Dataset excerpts

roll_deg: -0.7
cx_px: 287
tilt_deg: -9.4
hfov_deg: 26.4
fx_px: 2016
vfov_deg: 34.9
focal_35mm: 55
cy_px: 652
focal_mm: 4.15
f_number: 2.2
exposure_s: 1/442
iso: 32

...

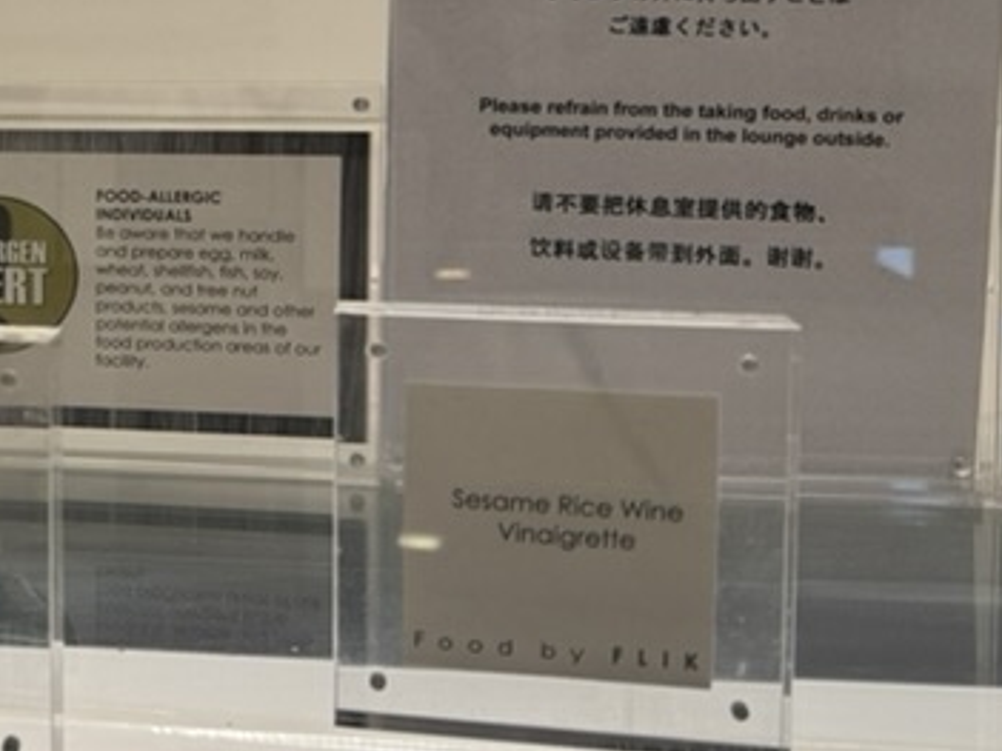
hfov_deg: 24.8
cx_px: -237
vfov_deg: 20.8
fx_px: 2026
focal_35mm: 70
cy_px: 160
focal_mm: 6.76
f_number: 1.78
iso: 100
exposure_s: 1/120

--

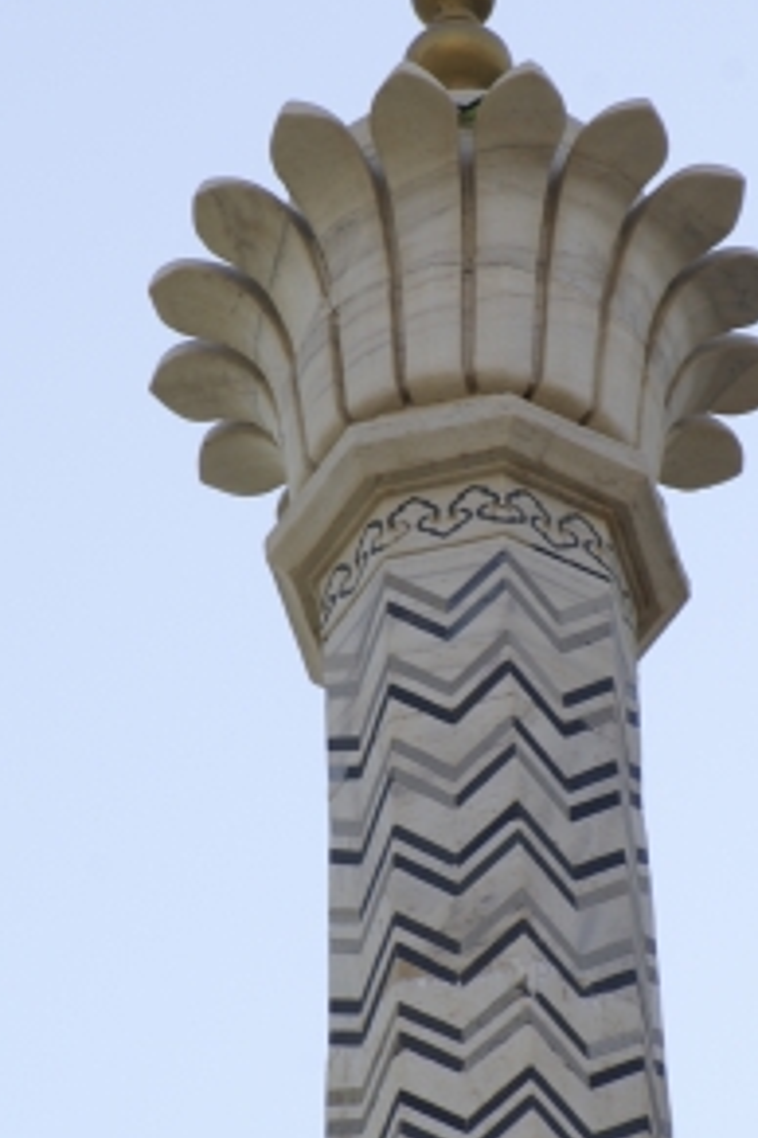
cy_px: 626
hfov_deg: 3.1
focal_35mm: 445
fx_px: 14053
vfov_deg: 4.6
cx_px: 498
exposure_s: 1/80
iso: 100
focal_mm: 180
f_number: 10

* TASK INSTRUCTIONS *
Could you return exactly the lines above from the line with "fx_px: 2026" to the line with "exposure_s: 1/120", both included, and nothing else?

* SOLUTION *
fx_px: 2026
focal_35mm: 70
cy_px: 160
focal_mm: 6.76
f_number: 1.78
iso: 100
exposure_s: 1/120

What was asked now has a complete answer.